Bladder is a part of urinary system. Its main function is to store and excrete urine. It is lined by a special layer of cells to prevent absorption of waste products from the urine. The bladder cancer arises from this inner lining of the bladder wall and as it grows it can progress deep into the bladder wall. Like other cancers if it is left unattended it can spread outside the bladder and into various other body organs.  Bladder Cancer is different from many other cancers due to its high recurrence rate which largely depends upon the nature of the disease.  Good behaving cancers carry much lower risk for the patients as compared to poorly behaving ones.



Blood in the urine / dark coloured urine is the cardinal symptom of bladder cancer.

It may also present with other lower urinary tract symptoms like

  1. increased voiding frequency,
  2. urgency or
  3. difficulty in voiding.



The initial investigations which must be performed for diagnosis are

  1. routine urine test.
  2. ultrasound examination.
  3. In most case, internal examination of the bladder must be performed. It can be done with flexible cystoscopy, a procedure performed under local anaesthesia.

After the diagnosis is established certain additional tests like CT scan or MRI are also required for proper evaluation of the disease.



In most cases the initial treatment is by endoscopic surgery performed at the time of diagnosis.

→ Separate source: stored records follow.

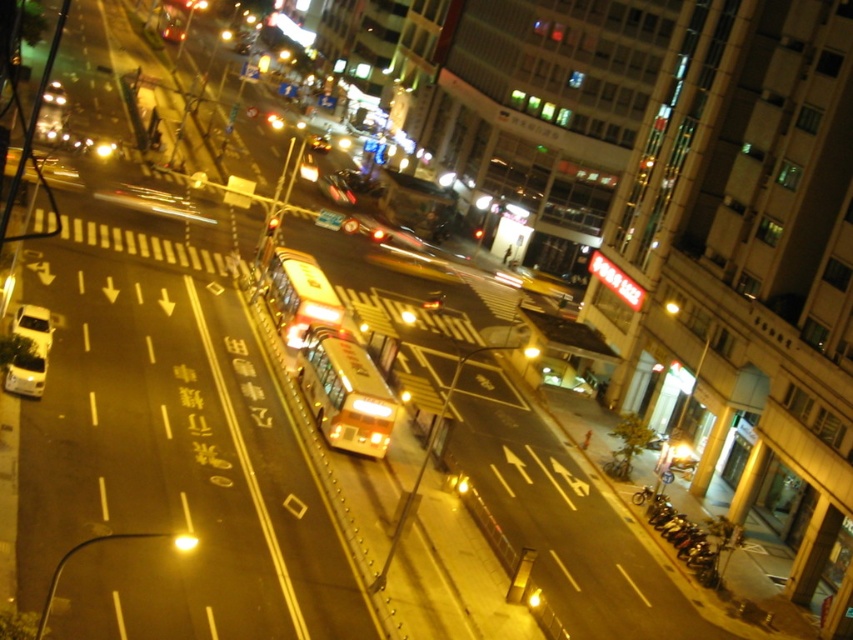
Question: Observing the image, what is the correct spatial positioning of yellow metallic bus at center in reference to metallic gold bus at center?

Choices:
 (A) right
 (B) left

Answer: (B)

Question: Can you confirm if yellow metallic bus at center is positioned to the right of metallic orange bus at center?

Choices:
 (A) no
 (B) yes

Answer: (B)

Question: Estimate the real-world distances between objects in this image. Which object is farther from the yellow metallic bus at center?

Choices:
 (A) metallic orange bus at center
 (B) metallic gold bus at center

Answer: (B)

Question: Does yellow metallic bus at center lie behind metallic orange bus at center?

Choices:
 (A) no
 (B) yes

Answer: (A)

Question: Which point is farther to the camera?

Choices:
 (A) (393, 198)
 (B) (300, 280)

Answer: (A)

Question: Which is farther from the yellow metallic bus at center?

Choices:
 (A) metallic gold bus at center
 (B) metallic orange bus at center

Answer: (A)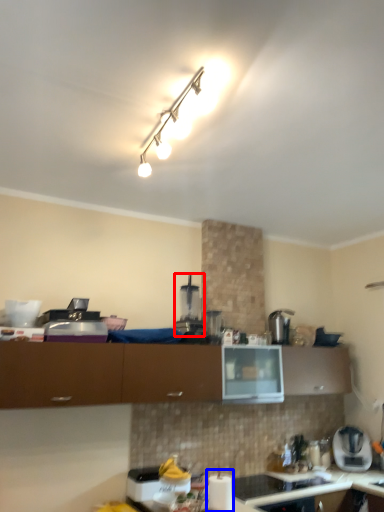
Question: Which point is closer to the camera, coffee machine (highlighted by a red box) or appliance (highlighted by a blue box)?

Choices:
 (A) coffee machine
 (B) appliance

Answer: (B)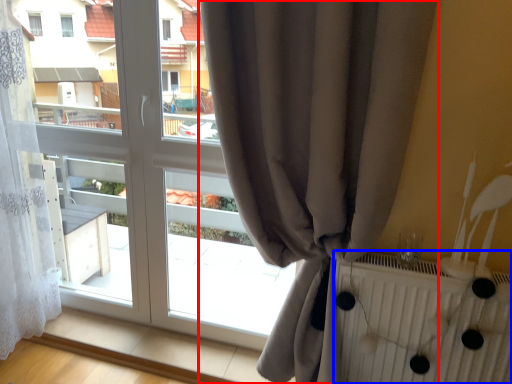
Question: Which object is further to the camera taking this photo, curtain (highlighted by a red box) or radiator (highlighted by a blue box)?

Choices:
 (A) curtain
 (B) radiator

Answer: (B)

The important thing in Bladder Cancer management is accurate evaluation of cancer stage and grade by biopsy and then to design a long-term surveillance program.

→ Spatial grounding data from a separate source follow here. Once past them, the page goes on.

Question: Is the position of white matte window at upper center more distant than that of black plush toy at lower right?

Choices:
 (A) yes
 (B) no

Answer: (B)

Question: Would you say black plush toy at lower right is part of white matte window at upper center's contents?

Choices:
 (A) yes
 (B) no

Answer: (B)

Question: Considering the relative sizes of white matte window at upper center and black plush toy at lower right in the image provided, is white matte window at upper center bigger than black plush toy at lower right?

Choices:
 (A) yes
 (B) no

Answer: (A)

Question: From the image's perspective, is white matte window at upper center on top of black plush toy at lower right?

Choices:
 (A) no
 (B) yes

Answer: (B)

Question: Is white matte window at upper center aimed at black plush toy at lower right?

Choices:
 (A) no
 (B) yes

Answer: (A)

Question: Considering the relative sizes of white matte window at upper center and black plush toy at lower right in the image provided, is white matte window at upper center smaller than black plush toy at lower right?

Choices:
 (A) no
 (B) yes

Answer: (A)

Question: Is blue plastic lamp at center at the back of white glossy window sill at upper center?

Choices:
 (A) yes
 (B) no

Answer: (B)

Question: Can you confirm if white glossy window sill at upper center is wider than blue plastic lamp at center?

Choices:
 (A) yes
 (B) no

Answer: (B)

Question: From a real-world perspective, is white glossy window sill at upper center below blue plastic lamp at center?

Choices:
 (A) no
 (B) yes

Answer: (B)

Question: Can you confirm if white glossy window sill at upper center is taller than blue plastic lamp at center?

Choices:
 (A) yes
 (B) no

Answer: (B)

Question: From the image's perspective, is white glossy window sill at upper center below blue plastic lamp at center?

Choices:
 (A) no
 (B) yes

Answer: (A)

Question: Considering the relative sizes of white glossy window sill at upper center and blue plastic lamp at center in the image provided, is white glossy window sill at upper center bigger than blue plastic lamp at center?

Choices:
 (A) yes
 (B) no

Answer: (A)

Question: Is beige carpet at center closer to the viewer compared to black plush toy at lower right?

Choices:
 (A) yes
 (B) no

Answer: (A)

Due to the high recurrence in this disease it requires close follow up by repeated endoscopic examination of the bladder.

In more advanced cases which are still localized to the bladder, the whole bladder has to be removed. In these cases urinary diversion can be provided either through a stoma on the abdominal wall or through bladder replacement internally. Internal bladder is constructed from small intestine and in most cases function nearly like normal bladder.



  • Early diagnosis and regular follow-up are absolute essentials to manage this cancer effectively.
  • All cases of blood in the urine must be promptly investigated particularly in patients above 40 years of age in both sexes.
  • If neglected and disease spreads outside the bladder, it becomes un- treatable whereas at an early stage it is not only treatable but potentially curable cancer.



  • Public health education and awareness.
  • primary prevention by cessation of cigarette smoking.
  • increasing the availability of professionals to deal with the problem.


Patient information:

 Should you or your Doctor be concerned about symptoms then you should be seen by a Consultant Urologist. Your initial consultation will consist of a detailed history, relevant risk factors and an over view of your general health and previous medical conditions.

You will also need a physical examination which is likely to include a rectal examination.


Following on from your initial consultation your clinician is likely to request some blood tests to asses your blood count and the kidney function. For patients who have presented with just blood in the urine then they are likely to require radiological investigations like x-ray or ct scan to assess the urinary system. Some patients who present with more complex symptoms may however require additional targeted investigations. These will all be discussed with you at the time of your consultation.


Finally almost all patients will require a camera test to allow a full inspection of the inside of your bladder (cystoscopy). This is almost always performed initially as an out-patient procedure with the use of  local anaesthetic. A small fibre-optic camera (flexible cystoscopy) is passed into your bladder via your urethra (the tube you pass urine through) and then the bladder is filled with sterile water to allow a full inspection of its lining. In some cases this may be performed under general anaesthetic.

Once your clinician has all your result then they will discuss how best to manage your bladder cancer in a time appropriate manner.